Ik zie inderdaad een belangrijke rol voor Vlaanderen weggelegd. Vlaanderen heeft momenteel reeds heel wat knowhow in huis.
Ik geef een paar voorbeelden. Eerst en vooral is er de aanwezigheid van imec, dat een belangrijke rol speelt in twee Europese ambities voor het digitale decennium tegen 2030, namelijk: 20 procent van de wereldwijde productie van halfgeleiders moet plaatsvinden in Europa, en een eerste kwantumcomputer in Europa. Vlaanderen heeft ook een sterk halfgeleider ecosysteem, met zijn micro- en nano-elektronica die enkele van de sleuteltechnologieën zijn waarmee Europa haar concurrentiepositie wil behouden en versterken. Vlaanderen kan bogen op een deskundige knowhow hierin, geconcentreerd rond zijn vijf universiteiten en het strategisch onderzoekscentrum imec. Een brede pool van startups en andere innovatieve spelers fungeert als een brug tussen deze knowhow en een reeks nieuwe toepassingen, zoals slim textiel, revolutionaire medische apparaten, biotechnologische doorbraken, digitale innovaties en zo meer.

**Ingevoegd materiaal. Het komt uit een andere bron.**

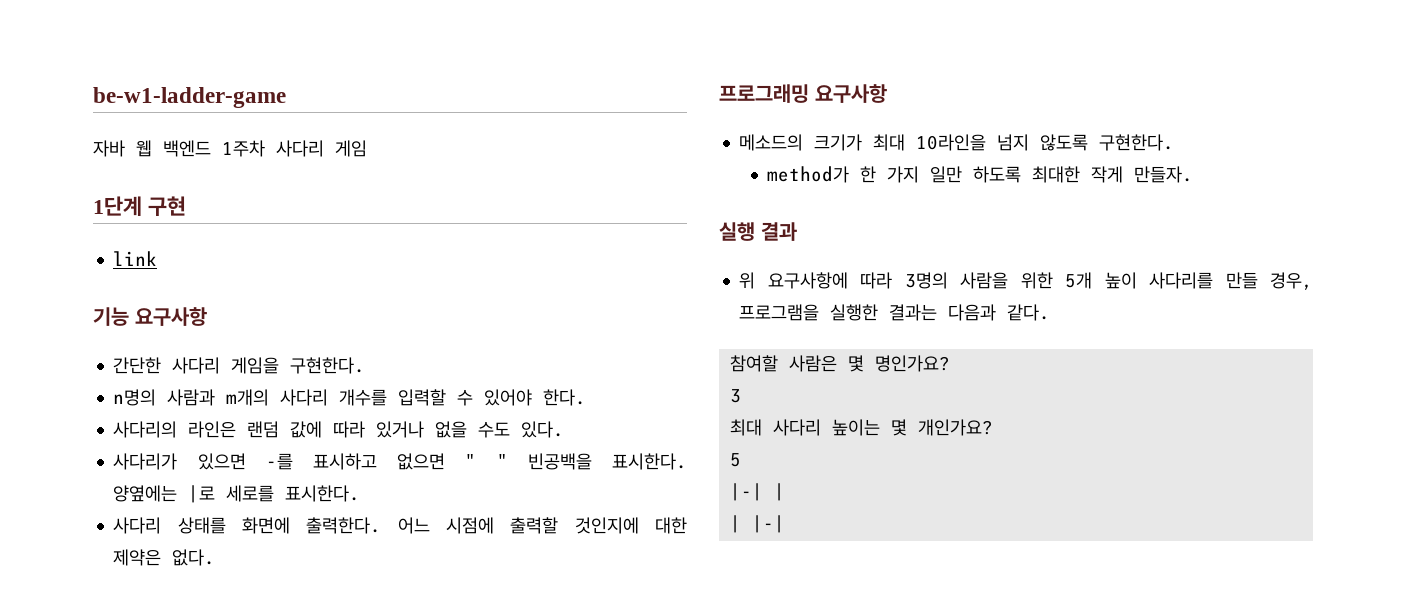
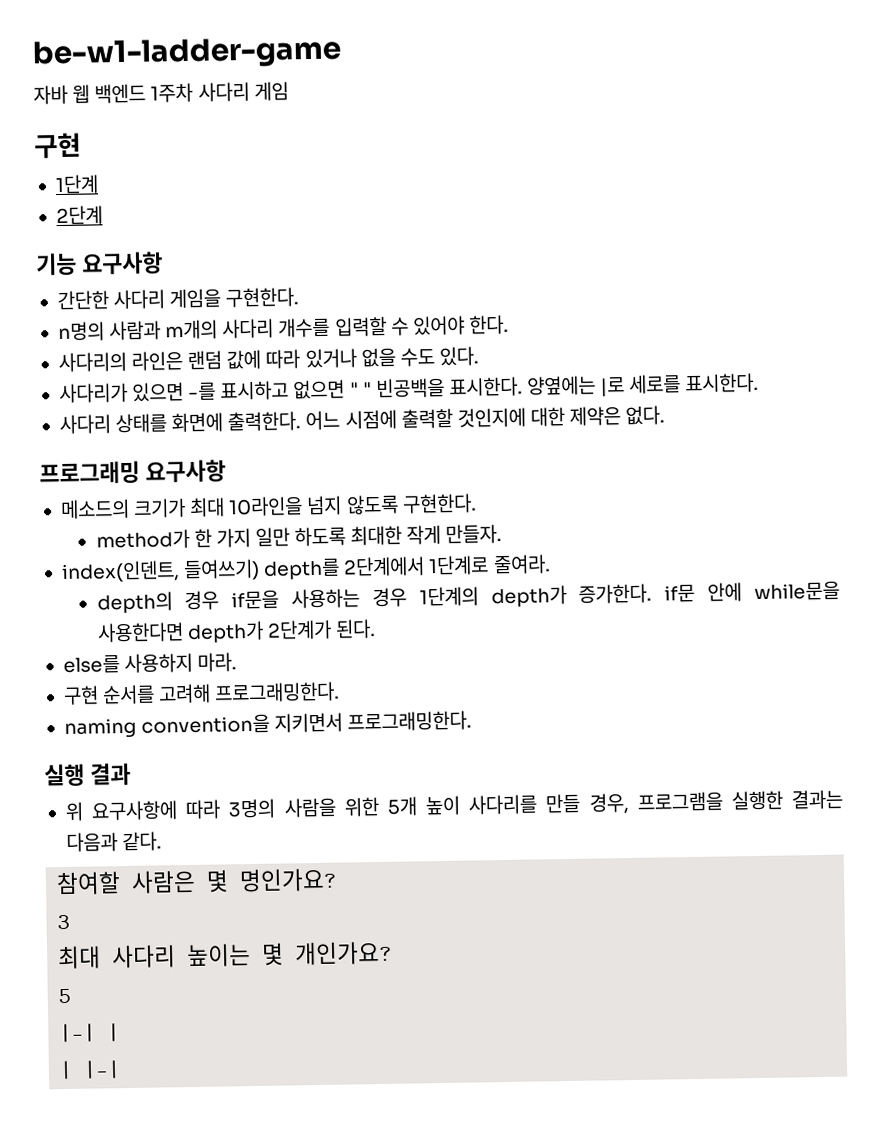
[93,196,142,216] 1단계 -> (289, 91) none
[113,251,158,266] link -> [54,174,99,195] [55,205,103,226] 1단계 // 2단계
(1194, 174) none -> [60,554,551,584] [96,580,840,614] [96,619,376,644] [62,652,238,675] [62,681,341,706] [63,710,473,738] // index(인덴트, 들여쓰기) depth를 2단계에서 1단계로 줄여라. // depth의 경우 if문을 사용하는 경우 1단계의 depth가 증가한다. if문 안에 while문을 사용한다면 depth가 2단계가 된다. // else를 사용하지 마라. // 구현 순서를 고려해 프로그래밍한다. // naming convention을 지키면서 프로그래밍한다.

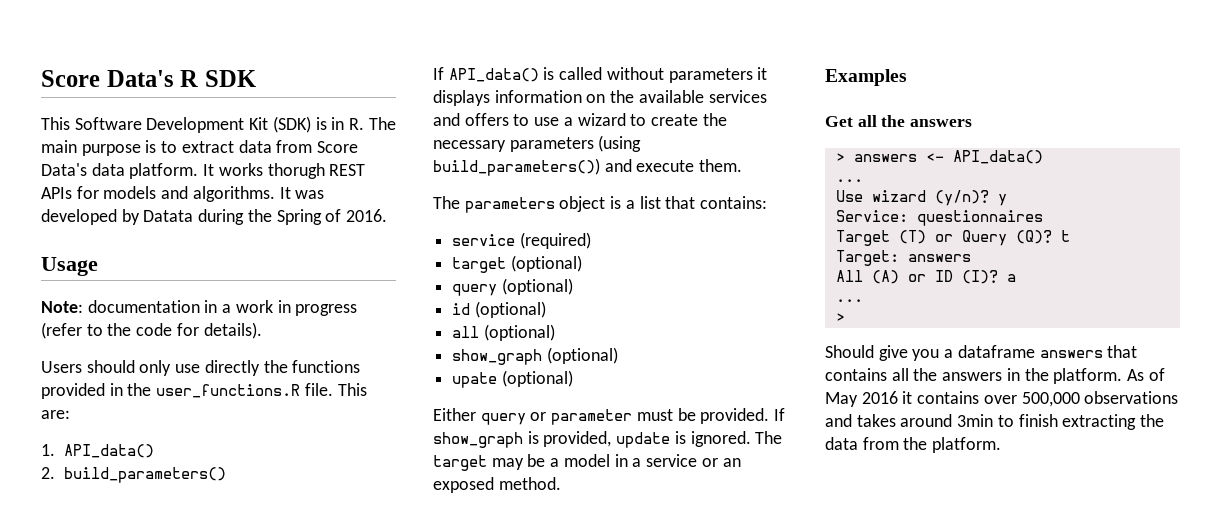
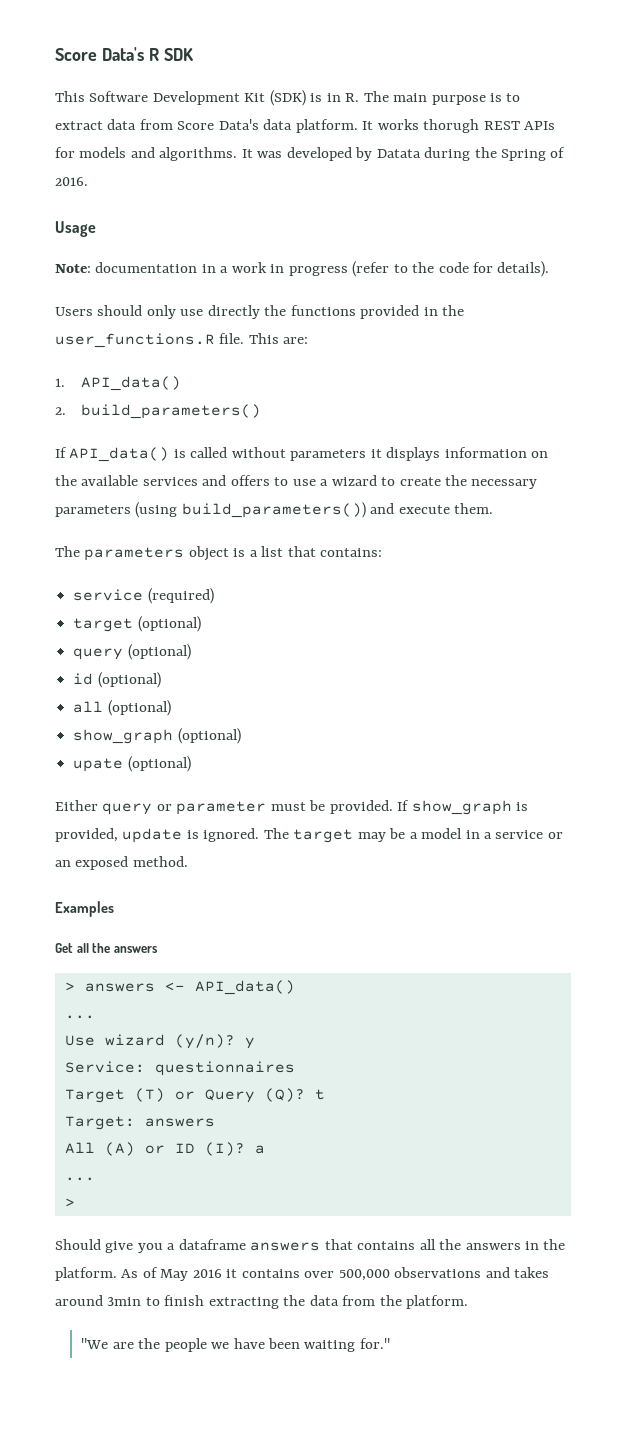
(1002, 445) none -> [81,1338,390,1352] // "We are the people we have been waiting for."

Op het vlak van cybersecurity heeft Vlaanderen een erkende wetenschappelijke expertise. Internationaal onderscheidt Vlaanderen zich van de rest in vier grote expertises: applicatie- en softwarebeveiliging; strategische veiligheidsdiensten; systeem en infrastructuur; technologische bouwstenen. Vlaanderen investeert jaarlijks 20 miljoen euro in cyberveiligheid. Het Vlaams Beleidsplan Cybersecurity is gericht op onderzoek, praktische toepassingen bij bedrijven en opleiding.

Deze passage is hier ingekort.